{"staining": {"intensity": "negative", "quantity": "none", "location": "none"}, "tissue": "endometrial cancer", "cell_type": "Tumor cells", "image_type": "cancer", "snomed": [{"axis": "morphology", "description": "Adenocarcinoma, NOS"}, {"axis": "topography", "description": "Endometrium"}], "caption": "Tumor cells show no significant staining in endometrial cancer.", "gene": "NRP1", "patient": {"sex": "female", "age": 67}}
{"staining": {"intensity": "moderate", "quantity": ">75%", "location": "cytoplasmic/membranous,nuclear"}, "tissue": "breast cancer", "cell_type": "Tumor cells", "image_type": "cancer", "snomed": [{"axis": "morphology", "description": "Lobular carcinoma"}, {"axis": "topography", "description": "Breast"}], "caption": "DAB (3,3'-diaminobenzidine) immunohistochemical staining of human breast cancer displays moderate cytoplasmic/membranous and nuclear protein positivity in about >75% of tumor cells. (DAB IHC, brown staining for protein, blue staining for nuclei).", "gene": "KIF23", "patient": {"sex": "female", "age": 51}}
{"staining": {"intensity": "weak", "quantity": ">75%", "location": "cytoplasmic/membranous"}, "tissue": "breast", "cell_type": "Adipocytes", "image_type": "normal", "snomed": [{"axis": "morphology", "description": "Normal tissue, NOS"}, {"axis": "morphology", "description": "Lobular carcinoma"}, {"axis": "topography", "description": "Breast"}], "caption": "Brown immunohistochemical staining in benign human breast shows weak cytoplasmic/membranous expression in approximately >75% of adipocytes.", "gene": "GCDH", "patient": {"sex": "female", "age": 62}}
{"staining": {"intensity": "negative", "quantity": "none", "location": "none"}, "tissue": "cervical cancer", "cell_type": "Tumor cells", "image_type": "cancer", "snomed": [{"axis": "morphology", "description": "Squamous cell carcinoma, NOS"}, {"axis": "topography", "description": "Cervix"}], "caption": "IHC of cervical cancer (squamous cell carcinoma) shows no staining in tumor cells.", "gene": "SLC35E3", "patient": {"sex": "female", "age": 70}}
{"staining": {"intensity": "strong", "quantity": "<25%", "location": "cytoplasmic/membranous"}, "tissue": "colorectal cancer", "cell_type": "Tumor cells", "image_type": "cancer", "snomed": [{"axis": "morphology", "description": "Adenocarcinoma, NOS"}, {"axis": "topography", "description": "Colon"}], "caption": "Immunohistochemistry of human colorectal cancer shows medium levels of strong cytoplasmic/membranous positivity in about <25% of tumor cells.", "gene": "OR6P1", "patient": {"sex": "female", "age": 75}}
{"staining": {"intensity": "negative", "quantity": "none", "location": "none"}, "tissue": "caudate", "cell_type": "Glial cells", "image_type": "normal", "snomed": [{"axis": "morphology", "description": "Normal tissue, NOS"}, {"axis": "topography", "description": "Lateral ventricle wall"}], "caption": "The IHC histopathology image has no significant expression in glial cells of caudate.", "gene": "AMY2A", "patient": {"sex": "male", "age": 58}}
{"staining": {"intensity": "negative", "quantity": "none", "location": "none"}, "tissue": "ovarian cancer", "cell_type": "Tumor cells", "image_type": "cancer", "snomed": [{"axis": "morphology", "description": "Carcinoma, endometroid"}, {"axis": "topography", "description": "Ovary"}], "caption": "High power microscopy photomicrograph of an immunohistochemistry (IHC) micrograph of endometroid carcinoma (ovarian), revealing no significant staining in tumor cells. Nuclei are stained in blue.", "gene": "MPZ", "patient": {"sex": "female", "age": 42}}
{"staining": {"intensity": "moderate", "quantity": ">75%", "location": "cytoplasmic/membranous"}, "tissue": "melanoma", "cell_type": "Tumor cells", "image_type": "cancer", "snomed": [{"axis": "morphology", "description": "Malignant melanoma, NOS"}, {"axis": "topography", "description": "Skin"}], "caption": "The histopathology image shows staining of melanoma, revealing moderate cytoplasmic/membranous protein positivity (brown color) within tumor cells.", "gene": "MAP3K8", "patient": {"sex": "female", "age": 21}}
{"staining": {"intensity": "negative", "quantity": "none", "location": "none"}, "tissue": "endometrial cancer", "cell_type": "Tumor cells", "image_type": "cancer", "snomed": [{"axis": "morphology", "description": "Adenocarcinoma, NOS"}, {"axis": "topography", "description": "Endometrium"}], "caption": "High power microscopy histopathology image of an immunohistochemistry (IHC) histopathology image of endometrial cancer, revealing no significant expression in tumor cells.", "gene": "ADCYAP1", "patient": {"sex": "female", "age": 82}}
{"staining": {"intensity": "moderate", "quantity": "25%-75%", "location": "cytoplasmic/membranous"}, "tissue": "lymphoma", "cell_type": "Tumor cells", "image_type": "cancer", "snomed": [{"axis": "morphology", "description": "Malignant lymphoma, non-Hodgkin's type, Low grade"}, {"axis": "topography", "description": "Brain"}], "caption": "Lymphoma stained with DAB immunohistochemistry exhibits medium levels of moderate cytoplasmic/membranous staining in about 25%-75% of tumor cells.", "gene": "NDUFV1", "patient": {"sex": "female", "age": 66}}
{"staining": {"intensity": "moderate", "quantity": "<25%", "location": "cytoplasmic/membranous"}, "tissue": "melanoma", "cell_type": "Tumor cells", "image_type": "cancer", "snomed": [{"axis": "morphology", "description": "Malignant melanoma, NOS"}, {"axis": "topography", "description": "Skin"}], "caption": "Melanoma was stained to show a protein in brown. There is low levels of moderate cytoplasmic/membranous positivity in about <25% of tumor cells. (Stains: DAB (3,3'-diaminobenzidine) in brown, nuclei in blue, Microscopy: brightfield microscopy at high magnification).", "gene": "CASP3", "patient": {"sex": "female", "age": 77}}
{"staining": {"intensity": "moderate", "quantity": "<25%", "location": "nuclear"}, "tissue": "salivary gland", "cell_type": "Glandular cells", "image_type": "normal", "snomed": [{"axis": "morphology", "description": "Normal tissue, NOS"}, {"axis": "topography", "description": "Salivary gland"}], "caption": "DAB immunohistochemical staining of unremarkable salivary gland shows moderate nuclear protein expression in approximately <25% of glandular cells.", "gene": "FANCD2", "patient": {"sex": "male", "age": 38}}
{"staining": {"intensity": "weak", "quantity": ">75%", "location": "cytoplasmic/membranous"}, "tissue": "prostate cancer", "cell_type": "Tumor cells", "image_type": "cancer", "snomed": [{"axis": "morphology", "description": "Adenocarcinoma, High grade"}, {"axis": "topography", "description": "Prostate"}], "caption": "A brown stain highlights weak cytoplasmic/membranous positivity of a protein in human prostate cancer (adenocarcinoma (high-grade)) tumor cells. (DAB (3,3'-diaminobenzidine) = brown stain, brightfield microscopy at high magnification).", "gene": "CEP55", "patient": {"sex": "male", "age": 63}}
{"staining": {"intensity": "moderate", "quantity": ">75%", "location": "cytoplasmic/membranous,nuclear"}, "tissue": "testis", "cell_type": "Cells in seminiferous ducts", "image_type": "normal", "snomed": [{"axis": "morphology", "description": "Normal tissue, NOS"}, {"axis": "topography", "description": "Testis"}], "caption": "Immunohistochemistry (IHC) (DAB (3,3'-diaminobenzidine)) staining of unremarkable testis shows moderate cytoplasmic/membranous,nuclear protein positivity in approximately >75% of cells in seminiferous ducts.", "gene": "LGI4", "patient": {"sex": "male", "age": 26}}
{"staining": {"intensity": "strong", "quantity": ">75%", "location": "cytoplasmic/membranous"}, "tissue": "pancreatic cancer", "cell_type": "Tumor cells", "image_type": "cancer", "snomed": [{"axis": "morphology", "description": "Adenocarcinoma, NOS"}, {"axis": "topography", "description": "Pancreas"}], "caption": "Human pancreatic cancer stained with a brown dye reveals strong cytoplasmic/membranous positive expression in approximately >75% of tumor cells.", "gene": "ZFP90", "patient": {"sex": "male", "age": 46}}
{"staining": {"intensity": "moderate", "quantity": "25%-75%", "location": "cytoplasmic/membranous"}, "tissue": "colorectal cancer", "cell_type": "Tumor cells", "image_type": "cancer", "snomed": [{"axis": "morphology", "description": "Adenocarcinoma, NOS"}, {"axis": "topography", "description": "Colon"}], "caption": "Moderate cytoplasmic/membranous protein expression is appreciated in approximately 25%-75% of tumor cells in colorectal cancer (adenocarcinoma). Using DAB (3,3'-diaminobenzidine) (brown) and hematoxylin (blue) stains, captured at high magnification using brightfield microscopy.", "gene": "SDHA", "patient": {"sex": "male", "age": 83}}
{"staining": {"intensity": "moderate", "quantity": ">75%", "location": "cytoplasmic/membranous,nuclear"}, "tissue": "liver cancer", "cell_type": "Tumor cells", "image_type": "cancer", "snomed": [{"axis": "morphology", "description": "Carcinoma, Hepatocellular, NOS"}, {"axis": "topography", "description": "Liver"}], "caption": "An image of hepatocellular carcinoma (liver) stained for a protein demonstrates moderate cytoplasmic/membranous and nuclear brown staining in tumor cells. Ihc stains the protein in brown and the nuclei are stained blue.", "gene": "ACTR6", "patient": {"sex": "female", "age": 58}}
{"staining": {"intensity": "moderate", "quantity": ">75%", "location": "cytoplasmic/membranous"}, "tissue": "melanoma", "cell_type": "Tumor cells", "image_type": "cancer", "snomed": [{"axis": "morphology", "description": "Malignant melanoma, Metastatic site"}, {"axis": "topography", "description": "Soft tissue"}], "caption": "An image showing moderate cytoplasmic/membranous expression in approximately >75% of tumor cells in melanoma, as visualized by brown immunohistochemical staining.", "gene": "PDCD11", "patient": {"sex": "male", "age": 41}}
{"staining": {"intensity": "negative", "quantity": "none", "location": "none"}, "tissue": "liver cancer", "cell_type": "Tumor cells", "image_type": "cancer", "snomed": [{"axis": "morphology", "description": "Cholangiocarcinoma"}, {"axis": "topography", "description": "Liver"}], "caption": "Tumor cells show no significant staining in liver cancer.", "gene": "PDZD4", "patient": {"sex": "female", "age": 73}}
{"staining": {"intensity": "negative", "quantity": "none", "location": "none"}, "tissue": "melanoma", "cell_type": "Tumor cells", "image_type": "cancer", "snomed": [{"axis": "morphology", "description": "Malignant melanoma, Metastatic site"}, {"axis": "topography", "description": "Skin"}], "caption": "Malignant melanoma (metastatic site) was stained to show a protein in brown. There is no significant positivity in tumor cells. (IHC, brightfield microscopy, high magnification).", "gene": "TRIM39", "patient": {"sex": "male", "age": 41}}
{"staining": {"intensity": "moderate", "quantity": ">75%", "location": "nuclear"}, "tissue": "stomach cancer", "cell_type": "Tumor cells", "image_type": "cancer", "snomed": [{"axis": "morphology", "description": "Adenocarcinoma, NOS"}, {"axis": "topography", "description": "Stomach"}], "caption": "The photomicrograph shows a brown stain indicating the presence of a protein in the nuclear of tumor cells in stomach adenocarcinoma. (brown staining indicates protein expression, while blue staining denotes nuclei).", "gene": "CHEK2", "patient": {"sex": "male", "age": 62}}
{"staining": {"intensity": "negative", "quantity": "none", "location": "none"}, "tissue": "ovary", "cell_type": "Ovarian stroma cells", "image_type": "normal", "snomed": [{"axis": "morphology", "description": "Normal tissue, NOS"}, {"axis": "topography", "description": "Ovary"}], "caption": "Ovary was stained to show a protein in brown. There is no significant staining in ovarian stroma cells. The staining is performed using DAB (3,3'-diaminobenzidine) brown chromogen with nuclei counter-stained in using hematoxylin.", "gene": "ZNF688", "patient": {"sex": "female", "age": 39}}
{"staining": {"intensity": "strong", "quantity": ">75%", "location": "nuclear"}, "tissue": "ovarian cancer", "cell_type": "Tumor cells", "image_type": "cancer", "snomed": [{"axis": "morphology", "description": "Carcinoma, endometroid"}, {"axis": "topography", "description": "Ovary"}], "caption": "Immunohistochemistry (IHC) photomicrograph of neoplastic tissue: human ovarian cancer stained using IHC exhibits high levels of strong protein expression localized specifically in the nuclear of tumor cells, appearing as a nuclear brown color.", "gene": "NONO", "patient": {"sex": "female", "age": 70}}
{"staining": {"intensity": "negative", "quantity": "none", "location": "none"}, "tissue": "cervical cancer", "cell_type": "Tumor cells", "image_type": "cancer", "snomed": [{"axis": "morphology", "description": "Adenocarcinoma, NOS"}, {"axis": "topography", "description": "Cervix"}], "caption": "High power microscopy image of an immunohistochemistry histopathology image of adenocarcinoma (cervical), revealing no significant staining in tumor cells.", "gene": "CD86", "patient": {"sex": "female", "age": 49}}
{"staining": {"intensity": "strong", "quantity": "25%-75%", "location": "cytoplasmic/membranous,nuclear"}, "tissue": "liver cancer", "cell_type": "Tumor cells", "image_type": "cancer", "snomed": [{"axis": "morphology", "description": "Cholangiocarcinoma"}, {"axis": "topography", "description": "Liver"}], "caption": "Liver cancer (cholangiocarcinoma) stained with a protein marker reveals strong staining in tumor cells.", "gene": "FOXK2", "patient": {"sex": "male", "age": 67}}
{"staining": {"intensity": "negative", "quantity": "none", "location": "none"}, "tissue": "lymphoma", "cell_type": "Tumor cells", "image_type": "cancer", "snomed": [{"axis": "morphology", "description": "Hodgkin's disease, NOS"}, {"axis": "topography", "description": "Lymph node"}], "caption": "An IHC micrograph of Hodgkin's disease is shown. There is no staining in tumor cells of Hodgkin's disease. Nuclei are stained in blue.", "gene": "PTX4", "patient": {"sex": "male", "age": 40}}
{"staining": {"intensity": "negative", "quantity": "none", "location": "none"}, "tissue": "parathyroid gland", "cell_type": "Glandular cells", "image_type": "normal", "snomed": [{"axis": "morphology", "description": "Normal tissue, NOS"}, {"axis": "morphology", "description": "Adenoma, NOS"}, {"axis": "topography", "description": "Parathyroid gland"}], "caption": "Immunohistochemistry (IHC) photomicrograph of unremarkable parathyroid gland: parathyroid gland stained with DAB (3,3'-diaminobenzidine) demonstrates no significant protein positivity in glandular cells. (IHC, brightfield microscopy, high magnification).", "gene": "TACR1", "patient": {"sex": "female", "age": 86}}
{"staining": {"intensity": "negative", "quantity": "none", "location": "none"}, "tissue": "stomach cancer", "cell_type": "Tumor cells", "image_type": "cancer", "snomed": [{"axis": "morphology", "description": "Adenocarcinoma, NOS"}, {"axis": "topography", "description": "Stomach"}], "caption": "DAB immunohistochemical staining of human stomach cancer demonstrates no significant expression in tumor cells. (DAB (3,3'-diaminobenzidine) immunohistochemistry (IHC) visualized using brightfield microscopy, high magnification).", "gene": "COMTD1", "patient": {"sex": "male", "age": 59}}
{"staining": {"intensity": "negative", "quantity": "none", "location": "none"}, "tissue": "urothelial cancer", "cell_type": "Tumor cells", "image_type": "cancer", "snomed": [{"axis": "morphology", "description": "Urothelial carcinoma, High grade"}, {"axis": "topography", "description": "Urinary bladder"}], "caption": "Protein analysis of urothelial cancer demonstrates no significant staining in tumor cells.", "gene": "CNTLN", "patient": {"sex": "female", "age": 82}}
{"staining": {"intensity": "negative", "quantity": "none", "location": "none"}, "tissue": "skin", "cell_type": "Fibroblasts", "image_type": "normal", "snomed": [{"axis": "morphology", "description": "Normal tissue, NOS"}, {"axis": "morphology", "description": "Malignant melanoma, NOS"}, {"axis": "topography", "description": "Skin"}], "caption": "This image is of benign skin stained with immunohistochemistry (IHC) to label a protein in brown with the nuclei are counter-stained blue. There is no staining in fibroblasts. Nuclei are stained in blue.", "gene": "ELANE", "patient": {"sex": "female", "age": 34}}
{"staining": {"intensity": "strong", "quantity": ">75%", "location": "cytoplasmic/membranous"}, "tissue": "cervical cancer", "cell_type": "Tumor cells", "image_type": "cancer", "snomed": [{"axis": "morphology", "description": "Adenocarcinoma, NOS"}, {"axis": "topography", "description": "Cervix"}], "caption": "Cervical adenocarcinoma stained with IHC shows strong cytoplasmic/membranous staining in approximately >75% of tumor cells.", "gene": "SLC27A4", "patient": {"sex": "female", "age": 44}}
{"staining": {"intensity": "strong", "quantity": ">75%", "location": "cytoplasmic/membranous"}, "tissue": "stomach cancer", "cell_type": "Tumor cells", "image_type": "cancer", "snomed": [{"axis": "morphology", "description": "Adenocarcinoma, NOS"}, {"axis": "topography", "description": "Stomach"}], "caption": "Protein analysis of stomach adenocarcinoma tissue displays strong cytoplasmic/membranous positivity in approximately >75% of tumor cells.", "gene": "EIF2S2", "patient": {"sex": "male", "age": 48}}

[Directions]: Reproduce, exactly as they stand in the data above, the lines from the one that holds "staining in ovarian" to the one that holds "photomicrograph of neoplastic", inclusive.

[Response to the task]:
{"staining": {"intensity": "negative", "quantity": "none", "location": "none"}, "tissue": "ovary", "cell_type": "Ovarian stroma cells", "image_type": "normal", "snomed": [{"axis": "morphology", "description": "Normal tissue, NOS"}, {"axis": "topography", "description": "Ovary"}], "caption": "Ovary was stained to show a protein in brown. There is no significant staining in ovarian stroma cells. The staining is performed using DAB (3,3'-diaminobenzidine) brown chromogen with nuclei counter-stained in using hematoxylin.", "gene": "ZNF688", "patient": {"sex": "female", "age": 39}}
{"staining": {"intensity": "strong", "quantity": ">75%", "location": "nuclear"}, "tissue": "ovarian cancer", "cell_type": "Tumor cells", "image_type": "cancer", "snomed": [{"axis": "morphology", "description": "Carcinoma, endometroid"}, {"axis": "topography", "description": "Ovary"}], "caption": "Immunohistochemistry (IHC) photomicrograph of neoplastic tissue: human ovarian cancer stained using IHC exhibits high levels of strong protein expression localized specifically in the nuclear of tumor cells, appearing as a nuclear brown color.", "gene": "NONO", "patient": {"sex": "female", "age": 70}}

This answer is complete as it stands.